I’m excited because I love 24mm lenses, and I love having a lot of zoom. Before, you had to compromise on one or the other: Big-zoom cameras didn’t go wider than 28mm (and when you’re that wide, an extra 4mm does make a noticeable difference), and cameras with 24mm didn’t zoom past 100mm or so (and all had really terrible optics, really fuzzy lenses… except for the Lumix LX3 which only zooms in to 60mm, but is the one I got since I do want a sharp 24mm that fits in my pocket. Image quality is good enough that I can crop significantly, so the 60mm limitation is not so bad). The small-ish size of this Samsung (I can probably carry it in my jacket pocket, and I live in an area with bad weather so that’s small enough) and manual exposure controls (otherwise fuggetaboutit) make this camera sound just about perfect. And Samsung’s digicam interfaces tend to be a pleasure to use.
But the last time I bought a Samsung digital camera – an NV24HD – the lens was such a piece of junk, I had to return it. Not sharp at ALL. (Pictures from the NV24HD next to the LX3 are like night and day, sharpness-wise). So apparently Samsung feels that it’s OK to sell cameras with blurry optics. That puts a damper on my excitement over this new camera.
Oh yeah, and I too can swear that this retro-dials thing has been featured (probably on BoingBoing) before, but I can’t find it…
Actually, #2/Jeff is right: 24-240mm is 10x optical. But the TL320 is actually 24-120mm (equivalent) and thus 5x optical.
I second #7 cellocgw’s lament about the lack of a viewfinder. I don’t have bad eyes (yet), but this has always seemed a integral part of a camera for me. Maybe I’m just uncoordinated.
And yes, I know how hard it is to find a point and shoot camera that doesn’t have a viewfinder these days.
#14 ME: Er that does have a viewfinder, not doesn’t.

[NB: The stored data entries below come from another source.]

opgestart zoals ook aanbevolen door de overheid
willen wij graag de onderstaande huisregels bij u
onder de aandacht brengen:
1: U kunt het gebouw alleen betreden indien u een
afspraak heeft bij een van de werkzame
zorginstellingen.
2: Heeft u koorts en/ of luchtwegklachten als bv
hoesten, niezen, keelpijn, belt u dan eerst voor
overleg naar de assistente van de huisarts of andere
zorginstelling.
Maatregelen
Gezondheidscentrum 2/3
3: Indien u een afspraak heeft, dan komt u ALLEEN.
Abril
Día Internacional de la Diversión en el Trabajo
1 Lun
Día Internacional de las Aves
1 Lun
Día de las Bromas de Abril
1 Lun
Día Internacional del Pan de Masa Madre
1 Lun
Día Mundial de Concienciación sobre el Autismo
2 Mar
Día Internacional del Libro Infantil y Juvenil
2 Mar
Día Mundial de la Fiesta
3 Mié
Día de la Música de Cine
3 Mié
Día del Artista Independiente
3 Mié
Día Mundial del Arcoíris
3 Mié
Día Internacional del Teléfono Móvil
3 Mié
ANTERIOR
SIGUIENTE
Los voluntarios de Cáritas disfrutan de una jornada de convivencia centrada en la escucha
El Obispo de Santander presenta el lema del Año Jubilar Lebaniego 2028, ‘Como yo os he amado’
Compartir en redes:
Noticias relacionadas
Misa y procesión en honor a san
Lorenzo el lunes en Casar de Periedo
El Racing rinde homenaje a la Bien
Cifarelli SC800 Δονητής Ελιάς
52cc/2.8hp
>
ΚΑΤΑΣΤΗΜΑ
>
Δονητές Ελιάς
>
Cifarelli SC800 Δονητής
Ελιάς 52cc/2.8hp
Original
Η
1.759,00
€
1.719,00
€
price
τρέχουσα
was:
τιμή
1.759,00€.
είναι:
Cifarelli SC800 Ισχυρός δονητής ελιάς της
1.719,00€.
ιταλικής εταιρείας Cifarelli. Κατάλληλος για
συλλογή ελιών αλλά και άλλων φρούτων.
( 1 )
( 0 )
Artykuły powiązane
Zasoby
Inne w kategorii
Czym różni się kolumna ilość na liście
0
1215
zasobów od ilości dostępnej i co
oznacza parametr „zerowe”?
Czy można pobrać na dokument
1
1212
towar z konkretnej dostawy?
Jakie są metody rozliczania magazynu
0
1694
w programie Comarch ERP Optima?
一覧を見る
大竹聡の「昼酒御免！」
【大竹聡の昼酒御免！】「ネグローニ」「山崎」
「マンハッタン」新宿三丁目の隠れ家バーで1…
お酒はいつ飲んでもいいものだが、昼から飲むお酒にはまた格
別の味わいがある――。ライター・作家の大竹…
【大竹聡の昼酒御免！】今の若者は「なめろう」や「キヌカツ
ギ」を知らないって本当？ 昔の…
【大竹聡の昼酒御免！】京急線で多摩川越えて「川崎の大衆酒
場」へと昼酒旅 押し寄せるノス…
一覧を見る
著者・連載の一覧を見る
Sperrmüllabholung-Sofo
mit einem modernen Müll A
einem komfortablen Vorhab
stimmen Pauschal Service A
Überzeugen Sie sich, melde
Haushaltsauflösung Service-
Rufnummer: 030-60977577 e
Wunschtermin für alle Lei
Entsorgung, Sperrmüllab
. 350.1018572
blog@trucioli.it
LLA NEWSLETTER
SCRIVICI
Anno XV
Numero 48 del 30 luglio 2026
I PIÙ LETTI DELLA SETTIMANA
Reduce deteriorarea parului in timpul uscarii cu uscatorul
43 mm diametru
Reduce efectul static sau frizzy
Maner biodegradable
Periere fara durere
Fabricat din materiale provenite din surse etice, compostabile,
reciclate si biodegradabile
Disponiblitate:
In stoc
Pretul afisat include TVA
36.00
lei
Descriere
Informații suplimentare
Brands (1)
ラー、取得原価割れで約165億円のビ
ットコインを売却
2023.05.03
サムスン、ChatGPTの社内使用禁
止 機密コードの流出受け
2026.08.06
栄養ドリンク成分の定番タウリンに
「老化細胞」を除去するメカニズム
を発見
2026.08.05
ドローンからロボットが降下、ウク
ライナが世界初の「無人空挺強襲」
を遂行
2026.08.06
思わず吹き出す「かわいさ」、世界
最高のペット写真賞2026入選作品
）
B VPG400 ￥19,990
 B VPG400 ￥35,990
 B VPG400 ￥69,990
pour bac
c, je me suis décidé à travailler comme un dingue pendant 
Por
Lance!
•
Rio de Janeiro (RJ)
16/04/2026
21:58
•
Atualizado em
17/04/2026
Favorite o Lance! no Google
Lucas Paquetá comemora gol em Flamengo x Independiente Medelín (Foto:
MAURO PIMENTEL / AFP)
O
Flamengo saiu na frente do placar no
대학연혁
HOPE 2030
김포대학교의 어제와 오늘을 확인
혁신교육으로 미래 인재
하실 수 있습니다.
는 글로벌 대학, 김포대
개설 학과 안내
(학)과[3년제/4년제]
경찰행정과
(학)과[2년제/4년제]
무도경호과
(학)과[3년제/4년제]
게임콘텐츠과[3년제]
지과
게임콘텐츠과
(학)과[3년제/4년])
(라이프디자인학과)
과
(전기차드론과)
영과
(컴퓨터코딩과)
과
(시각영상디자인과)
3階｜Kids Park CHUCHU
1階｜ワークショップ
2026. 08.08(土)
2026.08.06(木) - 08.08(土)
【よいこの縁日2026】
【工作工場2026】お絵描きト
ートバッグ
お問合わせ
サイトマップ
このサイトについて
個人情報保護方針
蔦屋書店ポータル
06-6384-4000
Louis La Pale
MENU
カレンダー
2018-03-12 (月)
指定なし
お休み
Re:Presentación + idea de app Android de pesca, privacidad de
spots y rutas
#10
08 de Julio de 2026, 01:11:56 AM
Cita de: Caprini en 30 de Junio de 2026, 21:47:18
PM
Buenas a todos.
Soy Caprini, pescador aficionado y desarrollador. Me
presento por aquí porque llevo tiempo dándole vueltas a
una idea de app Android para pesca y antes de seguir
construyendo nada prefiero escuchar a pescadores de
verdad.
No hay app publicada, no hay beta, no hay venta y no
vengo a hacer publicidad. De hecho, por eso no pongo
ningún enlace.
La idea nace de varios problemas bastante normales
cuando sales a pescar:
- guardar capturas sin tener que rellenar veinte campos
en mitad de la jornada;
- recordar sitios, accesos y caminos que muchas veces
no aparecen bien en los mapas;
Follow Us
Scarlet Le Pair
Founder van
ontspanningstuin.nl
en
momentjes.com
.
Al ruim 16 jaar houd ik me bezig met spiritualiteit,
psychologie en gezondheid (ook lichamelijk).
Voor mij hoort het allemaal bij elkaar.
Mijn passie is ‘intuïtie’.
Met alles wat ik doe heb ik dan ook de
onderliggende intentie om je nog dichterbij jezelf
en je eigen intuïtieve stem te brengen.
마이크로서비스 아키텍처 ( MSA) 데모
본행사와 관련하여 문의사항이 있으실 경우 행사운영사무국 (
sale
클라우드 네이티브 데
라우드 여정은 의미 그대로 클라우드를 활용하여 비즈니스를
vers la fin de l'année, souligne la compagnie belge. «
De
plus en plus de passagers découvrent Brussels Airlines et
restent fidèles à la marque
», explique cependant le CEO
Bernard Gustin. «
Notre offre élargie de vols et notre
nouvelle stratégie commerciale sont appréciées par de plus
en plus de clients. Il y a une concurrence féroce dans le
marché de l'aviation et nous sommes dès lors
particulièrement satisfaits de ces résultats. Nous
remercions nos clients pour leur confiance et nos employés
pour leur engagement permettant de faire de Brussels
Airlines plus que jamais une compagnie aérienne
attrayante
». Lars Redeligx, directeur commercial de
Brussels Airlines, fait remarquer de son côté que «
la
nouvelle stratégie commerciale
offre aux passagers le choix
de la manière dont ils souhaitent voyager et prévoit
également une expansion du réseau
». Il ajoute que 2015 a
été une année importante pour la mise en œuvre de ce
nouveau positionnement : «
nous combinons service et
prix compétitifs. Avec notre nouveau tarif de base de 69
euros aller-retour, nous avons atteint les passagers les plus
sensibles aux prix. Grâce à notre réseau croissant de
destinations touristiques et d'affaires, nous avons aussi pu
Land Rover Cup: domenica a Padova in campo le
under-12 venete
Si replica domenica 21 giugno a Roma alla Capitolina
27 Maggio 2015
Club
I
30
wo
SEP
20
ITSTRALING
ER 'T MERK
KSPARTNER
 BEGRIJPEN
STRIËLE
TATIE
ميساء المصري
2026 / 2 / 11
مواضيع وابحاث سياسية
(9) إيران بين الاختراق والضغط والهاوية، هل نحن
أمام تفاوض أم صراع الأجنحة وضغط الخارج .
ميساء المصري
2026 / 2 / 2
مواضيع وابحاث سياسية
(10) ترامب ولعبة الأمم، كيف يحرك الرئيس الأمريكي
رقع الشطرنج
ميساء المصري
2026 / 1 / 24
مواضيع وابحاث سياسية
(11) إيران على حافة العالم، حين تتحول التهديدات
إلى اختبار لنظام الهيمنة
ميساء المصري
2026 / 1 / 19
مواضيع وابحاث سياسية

#11 – I would bet money that an LCD is far easier to break than those analog dials. I once had my Canon PS on a lanyard around my neck while bike riding and when I stood, it swung forward and gently tapped the padded handlebar right on the screen. Dead. Needed a whole new camera. I don’t think those dials would even have been scratched by a similar bump.
They borrowed this idea from the lovely Epson rd-1 digital rangefinder:
http://www.dpreview.com/news/0603/06031502epsonrd1s.asp
Mark Duffy
The Epson RD-1, the first digital rangefinder, already had a couple of gauges on it for memory and battery life.
http://a.img-dpreview.com/news/0603/epsonrd1sspecs.jpg
#16
Absolutely not true – your version of a “light tap” must coincide with my version of a “faulty product.”
Light taps don’t break LCD displays, especially not small ones. However it is extremely easy to break a flimsy plastic needle. Just pushing it to the side would make the entire reading false.
Samsung has been developing a market niche of making beautiful compact cameras which take crummy photos.